We recently discussed the efforts of the Alternative Reference Rates Committee (ARRC) to prepare for the upcoming discontinuance of LIBOR as an index rate for residential mortgage and consumer loans. Our alert examined AARC's recommendations regarding an appropriate substitute rate (the Secured Overnight Financing Rate, or SOFR) and AARC's recommended changes to implement SOFR. We also noted that Fannie Mae and Freddie Mac (the GSEs) were expected to issue guidance that SOFR was an appropriate substitute for LIBOR and provide transition steps.
On February 5, 2020, Fannie Mae issued Lender Letter LL-2020-01, and Freddie Mac issued Bulletin 2020-1, both of which included the following announcements and key dates:
- All Fannie Mae/Freddie Mac uniform notes and riders have been updated to include the AARC recommended fallback language, applicable in the event LIBOR is no longer available or appropriate as a rate for residential adjustable-rate mortgage loans (ARMs). The updated forms are available for use now, but must be used for ARMs with note dates on or after June 1, 2020.

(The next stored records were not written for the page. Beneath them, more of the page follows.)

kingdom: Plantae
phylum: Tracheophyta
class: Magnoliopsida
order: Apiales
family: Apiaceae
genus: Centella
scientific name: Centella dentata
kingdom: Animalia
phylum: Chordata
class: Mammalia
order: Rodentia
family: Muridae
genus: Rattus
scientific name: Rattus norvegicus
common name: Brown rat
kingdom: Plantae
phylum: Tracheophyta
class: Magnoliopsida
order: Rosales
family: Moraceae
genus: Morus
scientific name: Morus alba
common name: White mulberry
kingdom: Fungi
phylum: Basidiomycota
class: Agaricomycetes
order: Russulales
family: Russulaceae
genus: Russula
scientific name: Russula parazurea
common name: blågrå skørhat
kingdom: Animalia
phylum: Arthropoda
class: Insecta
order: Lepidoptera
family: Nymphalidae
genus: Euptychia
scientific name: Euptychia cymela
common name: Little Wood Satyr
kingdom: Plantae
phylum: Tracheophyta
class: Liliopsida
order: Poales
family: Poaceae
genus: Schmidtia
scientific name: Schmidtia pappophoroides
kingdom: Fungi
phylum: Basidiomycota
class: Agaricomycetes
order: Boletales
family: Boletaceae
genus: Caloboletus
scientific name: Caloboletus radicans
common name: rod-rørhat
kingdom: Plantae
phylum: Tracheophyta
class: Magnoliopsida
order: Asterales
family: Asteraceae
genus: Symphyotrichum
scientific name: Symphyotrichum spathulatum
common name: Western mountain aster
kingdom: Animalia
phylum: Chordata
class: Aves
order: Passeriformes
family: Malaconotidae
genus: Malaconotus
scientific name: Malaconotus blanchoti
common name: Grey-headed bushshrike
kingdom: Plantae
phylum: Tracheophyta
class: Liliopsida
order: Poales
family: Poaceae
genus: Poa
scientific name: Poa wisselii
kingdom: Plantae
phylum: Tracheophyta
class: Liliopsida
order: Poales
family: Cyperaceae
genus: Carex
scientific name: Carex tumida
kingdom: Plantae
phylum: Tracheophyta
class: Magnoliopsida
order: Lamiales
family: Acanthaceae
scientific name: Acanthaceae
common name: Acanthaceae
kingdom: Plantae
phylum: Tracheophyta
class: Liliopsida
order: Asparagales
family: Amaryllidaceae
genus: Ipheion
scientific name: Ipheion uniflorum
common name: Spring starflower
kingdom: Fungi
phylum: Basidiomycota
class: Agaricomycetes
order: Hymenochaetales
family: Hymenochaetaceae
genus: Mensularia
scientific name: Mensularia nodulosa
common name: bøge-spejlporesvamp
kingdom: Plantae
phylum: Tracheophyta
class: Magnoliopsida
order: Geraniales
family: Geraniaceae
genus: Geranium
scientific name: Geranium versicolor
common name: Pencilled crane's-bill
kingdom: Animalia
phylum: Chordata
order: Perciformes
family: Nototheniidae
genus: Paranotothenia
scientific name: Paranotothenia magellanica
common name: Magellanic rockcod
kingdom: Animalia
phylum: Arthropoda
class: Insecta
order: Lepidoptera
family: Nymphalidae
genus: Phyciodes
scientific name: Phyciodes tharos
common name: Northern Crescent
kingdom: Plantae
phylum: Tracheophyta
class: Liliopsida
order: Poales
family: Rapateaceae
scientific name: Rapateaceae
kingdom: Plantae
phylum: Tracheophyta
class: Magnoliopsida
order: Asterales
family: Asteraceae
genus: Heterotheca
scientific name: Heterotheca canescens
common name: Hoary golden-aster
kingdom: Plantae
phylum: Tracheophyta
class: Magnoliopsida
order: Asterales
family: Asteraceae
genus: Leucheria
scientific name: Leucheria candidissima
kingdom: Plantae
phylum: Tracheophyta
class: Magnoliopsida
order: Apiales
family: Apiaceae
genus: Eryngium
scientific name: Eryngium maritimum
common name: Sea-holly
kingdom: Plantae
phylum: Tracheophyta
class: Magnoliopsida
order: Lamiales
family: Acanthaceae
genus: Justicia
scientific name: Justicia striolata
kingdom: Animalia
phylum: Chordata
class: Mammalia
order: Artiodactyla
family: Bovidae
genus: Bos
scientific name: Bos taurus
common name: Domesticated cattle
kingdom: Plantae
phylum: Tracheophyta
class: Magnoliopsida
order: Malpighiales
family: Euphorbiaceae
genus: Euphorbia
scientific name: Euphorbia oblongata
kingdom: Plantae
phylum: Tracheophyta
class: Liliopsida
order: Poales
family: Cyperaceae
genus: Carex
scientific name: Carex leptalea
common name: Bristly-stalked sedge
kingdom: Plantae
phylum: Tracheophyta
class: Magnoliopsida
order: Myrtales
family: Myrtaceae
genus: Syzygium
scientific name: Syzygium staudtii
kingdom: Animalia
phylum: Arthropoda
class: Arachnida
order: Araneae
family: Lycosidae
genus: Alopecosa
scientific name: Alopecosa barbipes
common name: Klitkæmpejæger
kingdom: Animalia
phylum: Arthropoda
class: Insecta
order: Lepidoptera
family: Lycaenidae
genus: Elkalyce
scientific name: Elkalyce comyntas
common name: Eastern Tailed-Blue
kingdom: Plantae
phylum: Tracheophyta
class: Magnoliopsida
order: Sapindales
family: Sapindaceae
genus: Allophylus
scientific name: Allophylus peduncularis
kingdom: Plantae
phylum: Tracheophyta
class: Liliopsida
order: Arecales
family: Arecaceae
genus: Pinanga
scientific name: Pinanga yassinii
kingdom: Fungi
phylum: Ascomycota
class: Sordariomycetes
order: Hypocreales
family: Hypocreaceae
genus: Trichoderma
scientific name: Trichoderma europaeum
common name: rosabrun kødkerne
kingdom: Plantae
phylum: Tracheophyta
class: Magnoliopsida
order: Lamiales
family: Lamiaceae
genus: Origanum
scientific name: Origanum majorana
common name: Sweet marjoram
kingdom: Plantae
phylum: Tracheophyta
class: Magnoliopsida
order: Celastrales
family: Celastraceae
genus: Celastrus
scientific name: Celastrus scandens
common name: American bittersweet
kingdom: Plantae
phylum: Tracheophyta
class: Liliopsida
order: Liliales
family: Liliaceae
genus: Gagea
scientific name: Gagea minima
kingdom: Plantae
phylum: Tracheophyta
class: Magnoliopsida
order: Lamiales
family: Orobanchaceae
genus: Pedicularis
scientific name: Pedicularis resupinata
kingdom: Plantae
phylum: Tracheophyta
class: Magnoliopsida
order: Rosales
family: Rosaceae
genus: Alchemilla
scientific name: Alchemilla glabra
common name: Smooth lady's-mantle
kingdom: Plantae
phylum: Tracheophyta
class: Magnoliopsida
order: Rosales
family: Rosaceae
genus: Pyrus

- To be eligible for delivery to a GSE, LIBOR ARMs must have application dates on or before September 30, 2020.
- LIBOR ARMs must be in mortgage-backed securities (MBS) pools with issue dates on or before December 1, 2020, or purchased as whole loans on or before December 31, 2020. All LIBOR ARM plans will be retired by the end of the year.
- The GSEs anticipate that they will be able to accept whole loan and MBS delivery of SOFR ARMs during the second half of 2020. Additional details regarding SOFR ARM plans will be detailed in the coming months.
- Beginning on a yet-to-be-determined date in 2021, the GSEs will retire all constant maturity Treasury securities (CMT) plans, and will no longer acquire CMT-indexed ARM loans. The GSEs caution against increased use of CMT-indexed ARMs as lenders wind down their use of LIBOR ARMs.
The GSEs' issuances do not address the replacement of LIBOR on existing ARM loans, although we expect them to provide guidance on that later this year.